The relative efficacies of multiple chemical peelings for the treatment of actinic keratosis (AK) were outlined in study data published in the Journal of the European Academy of Dermatology and Venereology. In a systematic literature review, chemical peelings containing 5-fluorouracil (5-FU), trichloroacetic acid (TCA), Jessner’s solution, and glycolic acid were examined. Although each chemical peeling demonstrated some level of efficacy, all studies showed significant risk for bias, underscoring the need for further research on chemical exfoliants for the treatment AK.
Investigators conducted a systematic search of the Medline, Embase, and CENTRAL databases from inception through 2019 for any trial examining the efficacy of chemical peelings for the treatment of AK. Eligible studies enrolled adult patients (18 years of age or older) with a clinical or histopathological diagnosis of AK. Chemical peelings of interest included Jessner’s solution, glycolic acid, trichloroacetic acid (TCA), salicylic acid, and any other chemically exfoliative peeling at any concentration. The following efficacy endpoints were extracted from studies: participant complete clearance, or the proportion of treated patients who cleared all baseline lesions; lesion complete clearance, or the number of cleared lesions after treatment; and mean lesion reduction rate per patient. Risk ratios (RRs) were calculated to estimate the relative likelihood of study outcomes with each treatment modality. Secondary outcomes included treatment-related pain and other safety signals. Risk for bias in each study was assessed using various tools, including the Cochrane risk for bias tool.

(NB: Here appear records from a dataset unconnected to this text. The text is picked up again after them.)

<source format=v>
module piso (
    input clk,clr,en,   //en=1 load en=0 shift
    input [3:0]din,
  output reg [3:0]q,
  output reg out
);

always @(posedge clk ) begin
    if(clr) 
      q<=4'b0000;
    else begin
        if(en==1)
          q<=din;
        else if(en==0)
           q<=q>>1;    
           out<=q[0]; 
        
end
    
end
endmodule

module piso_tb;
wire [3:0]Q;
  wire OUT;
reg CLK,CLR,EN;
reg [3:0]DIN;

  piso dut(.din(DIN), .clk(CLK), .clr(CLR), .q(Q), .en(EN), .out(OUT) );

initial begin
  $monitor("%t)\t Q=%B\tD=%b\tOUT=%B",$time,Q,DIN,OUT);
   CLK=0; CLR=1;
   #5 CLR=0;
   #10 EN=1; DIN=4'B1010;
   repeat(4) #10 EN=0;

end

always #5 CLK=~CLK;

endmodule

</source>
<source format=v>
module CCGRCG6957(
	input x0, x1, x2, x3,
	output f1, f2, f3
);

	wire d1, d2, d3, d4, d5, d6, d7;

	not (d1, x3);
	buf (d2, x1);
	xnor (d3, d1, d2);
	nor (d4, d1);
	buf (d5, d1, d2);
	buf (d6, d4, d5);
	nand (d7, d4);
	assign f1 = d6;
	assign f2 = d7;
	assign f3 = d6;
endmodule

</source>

In total, 8 studies with a pooled sample size of 170 patients were included in the final review. There were 4 randomized controlled trials; 2 were nonrandomized controlled trials and 2 were single-arm studies. Included were 2 studies compared 5-FU 5% cream to TCA 35% peeling in combination with Jessner’s solution for AKs of the face. In both of these studies, TCA 35% and Jessner’s solution showed significantly lower participant complete clearance compared with 5-FU 5% cream (RR, 0.36; 95% confidence interval [CI], 0.14-0.90; n=2 studies). TCA 35% and Jessner’s solution also achieved lower lesion complete clearance compared with 5-FU 5% (RR, 0.92; 95% CI, 0.85-0.99; n=1 study). Glycolic acid 70% in combination with 5-FU 5% solution was compared with glycolic acid monotherapy in 1 study; the 2 intervention arms did not have substantially different results with respect to patient complete clearance. It was noted that lesion complete clearance was higher with the combined treatment option compared with glycolic acid monotherapy (RR, 5.87; 95% CI, 4.39-7.85; n=1 study). In a single-arm study that also assessed 5-FU 5% cream in combination with glycolic acid, the lesion complete clearance rate was 92%. However, in a single-arm study, 5-FU combined with glycolic acid 70% had lower patient complete clearance compared with a 100% phenol peeling solution (30% vs 90.6% clearance).

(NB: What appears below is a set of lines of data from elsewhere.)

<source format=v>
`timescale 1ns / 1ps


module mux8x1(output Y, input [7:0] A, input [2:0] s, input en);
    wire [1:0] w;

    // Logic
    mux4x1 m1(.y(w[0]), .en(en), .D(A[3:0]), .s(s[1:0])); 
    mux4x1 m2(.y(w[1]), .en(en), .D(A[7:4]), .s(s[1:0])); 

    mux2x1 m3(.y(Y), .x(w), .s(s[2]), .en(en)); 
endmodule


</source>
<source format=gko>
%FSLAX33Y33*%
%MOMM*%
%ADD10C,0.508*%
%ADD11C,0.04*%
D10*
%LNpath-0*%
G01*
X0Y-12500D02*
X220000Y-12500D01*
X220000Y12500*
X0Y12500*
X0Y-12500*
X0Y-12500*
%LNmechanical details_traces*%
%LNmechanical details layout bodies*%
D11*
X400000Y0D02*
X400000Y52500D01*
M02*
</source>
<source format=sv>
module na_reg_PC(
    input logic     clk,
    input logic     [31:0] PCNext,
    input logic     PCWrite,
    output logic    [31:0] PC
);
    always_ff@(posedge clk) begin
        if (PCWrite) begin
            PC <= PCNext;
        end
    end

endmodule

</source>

Mean lesion reduction rates appeared comparable between TCA 35% with Jessner’s solution and 5-FU 5% cream. However, using pooled data from 2 studies, TCA alone showed a lower lesion reduction rate compared with conventional photodynamic therapy (P =.0003). The combination of 5-FU 5% and glycolic acid 70% had a substantially higher mean lesion reduction rate compared with glycolic acid 70% monotherapy (P <.0001). Pain, scarring, and side effects were relatively mild for all treatment modalities. However, in 2 studies, pain was more pronounced in patients treated with photodynamic therapy compared with TCA (P =.01).
All 8 studies were at high risk for bias, including selection bias, confounding, and data missingness.
The investigators believe that, based on their findings, there are many potentially effective chemical peeling options for patients with AKs. The efficacy and safety information on each of these treatment modalities is limited, however, and all selected studies displayed risk for bias. Long-term data were also not available.
“[In this paper], we present an up-to-date and comprehensive analysis to guide the use of chemical peelings for the treatment of AK, both for clinical practice and future guideline recommendations,” investigators wrote. “We conclude that future high-quality studies and harmonizing and standardizing peeling protocols are necessary to determine the value of chemical peelings in the treatment of AK.”
Disclosure: Several study authors declared affiliations with the pharmaceutical industry.
Please see the original reference for a full list of authors’ disclosures.
Steeb T, Koch EAT, Wessely A, et al. Chemical peelings for the treatment of actinic keratosis: a systematic review and meta-analysis. J Eur Acad Dermatol Venereol. 2021;35(3):641-649.